→ Task to complete: Give back, exactly as written, the lines from the beginning of the listing through the one that contains "left shoulder: (576, 237)".

-- Opening Marker --

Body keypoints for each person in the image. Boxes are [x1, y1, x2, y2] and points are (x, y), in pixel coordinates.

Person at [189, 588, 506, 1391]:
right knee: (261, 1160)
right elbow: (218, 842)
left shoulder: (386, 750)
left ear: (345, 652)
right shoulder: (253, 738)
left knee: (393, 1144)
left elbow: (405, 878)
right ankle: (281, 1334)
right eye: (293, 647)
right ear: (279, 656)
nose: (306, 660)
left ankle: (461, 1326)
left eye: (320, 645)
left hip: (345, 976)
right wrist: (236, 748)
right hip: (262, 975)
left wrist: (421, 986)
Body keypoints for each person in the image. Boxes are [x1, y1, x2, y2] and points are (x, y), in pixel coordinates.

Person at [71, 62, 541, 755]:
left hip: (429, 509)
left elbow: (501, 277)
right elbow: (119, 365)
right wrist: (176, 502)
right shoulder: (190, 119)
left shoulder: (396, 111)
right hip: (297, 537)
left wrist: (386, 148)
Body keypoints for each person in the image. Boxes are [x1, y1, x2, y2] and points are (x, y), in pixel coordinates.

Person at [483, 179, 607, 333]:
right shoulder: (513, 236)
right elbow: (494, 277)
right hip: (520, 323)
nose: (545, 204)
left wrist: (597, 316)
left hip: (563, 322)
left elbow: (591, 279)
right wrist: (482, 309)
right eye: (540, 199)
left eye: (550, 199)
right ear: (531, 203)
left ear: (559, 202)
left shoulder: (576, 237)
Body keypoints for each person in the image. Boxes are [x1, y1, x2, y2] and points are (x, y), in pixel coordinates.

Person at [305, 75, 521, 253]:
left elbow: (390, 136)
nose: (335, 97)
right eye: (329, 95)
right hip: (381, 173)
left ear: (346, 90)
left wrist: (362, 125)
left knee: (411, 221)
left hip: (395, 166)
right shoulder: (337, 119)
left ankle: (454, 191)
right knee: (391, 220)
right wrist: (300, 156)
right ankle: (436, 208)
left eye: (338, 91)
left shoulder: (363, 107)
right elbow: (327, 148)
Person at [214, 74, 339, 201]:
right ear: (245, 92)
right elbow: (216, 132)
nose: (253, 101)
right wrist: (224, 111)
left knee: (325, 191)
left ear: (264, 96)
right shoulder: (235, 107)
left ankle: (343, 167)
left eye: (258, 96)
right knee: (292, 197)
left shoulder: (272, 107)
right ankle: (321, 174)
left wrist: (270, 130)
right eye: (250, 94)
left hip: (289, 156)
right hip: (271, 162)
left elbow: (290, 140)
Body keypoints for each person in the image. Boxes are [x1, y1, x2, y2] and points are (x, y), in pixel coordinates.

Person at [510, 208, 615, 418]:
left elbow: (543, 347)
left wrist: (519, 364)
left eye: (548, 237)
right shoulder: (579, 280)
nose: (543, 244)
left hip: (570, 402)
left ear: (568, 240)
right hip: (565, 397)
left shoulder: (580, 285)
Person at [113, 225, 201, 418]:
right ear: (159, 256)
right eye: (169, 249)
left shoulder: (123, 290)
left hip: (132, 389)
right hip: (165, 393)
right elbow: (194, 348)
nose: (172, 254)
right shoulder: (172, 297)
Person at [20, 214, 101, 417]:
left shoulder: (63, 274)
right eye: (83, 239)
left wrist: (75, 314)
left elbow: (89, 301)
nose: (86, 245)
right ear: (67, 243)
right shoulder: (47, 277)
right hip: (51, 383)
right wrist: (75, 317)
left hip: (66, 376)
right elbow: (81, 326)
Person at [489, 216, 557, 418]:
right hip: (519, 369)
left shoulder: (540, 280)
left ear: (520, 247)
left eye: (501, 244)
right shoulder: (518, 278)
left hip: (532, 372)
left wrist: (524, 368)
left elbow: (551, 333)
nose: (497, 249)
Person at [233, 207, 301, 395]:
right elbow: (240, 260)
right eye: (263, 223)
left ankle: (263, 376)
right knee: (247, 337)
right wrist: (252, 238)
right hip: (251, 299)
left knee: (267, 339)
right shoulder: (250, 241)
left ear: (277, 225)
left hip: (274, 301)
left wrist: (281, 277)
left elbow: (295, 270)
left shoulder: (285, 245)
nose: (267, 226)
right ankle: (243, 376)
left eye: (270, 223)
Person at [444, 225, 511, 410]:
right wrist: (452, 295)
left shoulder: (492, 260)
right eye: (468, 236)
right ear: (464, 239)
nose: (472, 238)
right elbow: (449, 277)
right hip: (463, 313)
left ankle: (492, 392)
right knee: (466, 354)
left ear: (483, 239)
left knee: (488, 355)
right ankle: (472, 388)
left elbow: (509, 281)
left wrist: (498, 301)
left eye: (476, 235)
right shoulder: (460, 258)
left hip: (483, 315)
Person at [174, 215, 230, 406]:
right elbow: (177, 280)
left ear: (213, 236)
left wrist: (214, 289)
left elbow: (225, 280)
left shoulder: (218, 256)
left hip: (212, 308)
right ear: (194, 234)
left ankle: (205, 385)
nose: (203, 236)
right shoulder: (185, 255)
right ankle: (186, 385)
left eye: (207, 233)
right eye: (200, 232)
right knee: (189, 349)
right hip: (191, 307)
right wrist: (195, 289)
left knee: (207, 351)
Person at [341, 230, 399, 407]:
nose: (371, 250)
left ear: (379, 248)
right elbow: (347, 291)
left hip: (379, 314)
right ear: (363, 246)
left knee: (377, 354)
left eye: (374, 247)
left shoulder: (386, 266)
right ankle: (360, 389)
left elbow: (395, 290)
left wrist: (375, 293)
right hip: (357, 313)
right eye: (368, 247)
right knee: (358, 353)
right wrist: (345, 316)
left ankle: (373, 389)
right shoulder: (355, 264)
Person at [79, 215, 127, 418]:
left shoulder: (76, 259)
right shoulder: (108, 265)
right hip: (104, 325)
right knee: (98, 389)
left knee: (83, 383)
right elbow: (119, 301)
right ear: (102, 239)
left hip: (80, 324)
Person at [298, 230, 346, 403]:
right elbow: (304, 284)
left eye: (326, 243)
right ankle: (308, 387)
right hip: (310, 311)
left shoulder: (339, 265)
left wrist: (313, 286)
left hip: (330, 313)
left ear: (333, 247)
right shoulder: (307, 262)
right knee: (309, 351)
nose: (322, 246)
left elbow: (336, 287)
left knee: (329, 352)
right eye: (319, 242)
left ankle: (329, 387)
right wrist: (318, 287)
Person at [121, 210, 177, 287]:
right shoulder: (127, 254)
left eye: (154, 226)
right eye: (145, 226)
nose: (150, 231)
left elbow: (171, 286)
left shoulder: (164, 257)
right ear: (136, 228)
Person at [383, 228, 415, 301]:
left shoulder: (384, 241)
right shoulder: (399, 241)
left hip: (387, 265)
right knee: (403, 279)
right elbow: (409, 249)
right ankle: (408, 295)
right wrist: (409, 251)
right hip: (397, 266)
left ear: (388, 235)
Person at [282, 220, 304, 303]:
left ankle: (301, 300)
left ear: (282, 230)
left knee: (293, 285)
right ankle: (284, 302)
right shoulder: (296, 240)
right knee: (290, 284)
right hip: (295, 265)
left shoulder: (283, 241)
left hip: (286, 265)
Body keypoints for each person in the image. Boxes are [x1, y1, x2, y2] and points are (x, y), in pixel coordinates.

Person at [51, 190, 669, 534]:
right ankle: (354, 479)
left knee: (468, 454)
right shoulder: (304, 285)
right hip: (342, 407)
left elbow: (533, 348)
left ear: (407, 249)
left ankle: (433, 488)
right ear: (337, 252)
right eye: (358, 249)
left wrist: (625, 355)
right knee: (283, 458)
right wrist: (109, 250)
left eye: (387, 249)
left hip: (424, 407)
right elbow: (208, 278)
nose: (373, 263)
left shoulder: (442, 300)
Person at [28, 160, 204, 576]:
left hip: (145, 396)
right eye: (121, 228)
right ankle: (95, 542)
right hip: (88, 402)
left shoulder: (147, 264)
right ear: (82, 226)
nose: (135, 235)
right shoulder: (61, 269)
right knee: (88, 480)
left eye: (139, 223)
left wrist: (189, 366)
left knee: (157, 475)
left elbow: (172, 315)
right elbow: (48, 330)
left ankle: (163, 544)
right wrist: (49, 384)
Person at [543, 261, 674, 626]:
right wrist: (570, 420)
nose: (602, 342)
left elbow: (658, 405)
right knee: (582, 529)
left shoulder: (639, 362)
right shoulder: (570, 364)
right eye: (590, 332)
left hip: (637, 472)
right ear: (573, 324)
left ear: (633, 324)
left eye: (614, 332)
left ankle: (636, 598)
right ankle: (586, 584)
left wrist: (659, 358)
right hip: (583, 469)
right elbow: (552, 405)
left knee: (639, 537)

-- Closing Marker --

→ Answer below:
Body keypoints for each person in the image. Boxes are [x1, y1, x2, y2] and points are (x, y), in pixel coordinates.

Person at [189, 588, 506, 1391]:
right knee: (261, 1160)
right elbow: (218, 842)
left shoulder: (386, 750)
left ear: (345, 652)
right shoulder: (253, 738)
left knee: (393, 1144)
left elbow: (405, 878)
right ankle: (281, 1334)
right eye: (293, 647)
right ear: (279, 656)
nose: (306, 660)
left ankle: (461, 1326)
left eye: (320, 645)
left hip: (345, 976)
right wrist: (236, 748)
right hip: (262, 975)
left wrist: (421, 986)
Body keypoints for each person in the image. Boxes are [x1, y1, x2, y2] and points are (x, y), in pixel coordinates.

Person at [71, 62, 541, 755]:
left hip: (429, 509)
left elbow: (501, 277)
right elbow: (119, 365)
right wrist: (176, 502)
right shoulder: (190, 119)
left shoulder: (396, 111)
right hip: (297, 537)
left wrist: (386, 148)
Body keypoints for each person in the image. Boxes are [x1, y1, x2, y2] and points are (x, y), in pixel coordinates.

Person at [483, 179, 607, 333]:
right shoulder: (513, 236)
right elbow: (494, 277)
right hip: (520, 323)
nose: (545, 204)
left wrist: (597, 316)
left hip: (563, 322)
left elbow: (591, 279)
right wrist: (482, 309)
right eye: (540, 199)
left eye: (550, 199)
right ear: (531, 203)
left ear: (559, 202)
left shoulder: (576, 237)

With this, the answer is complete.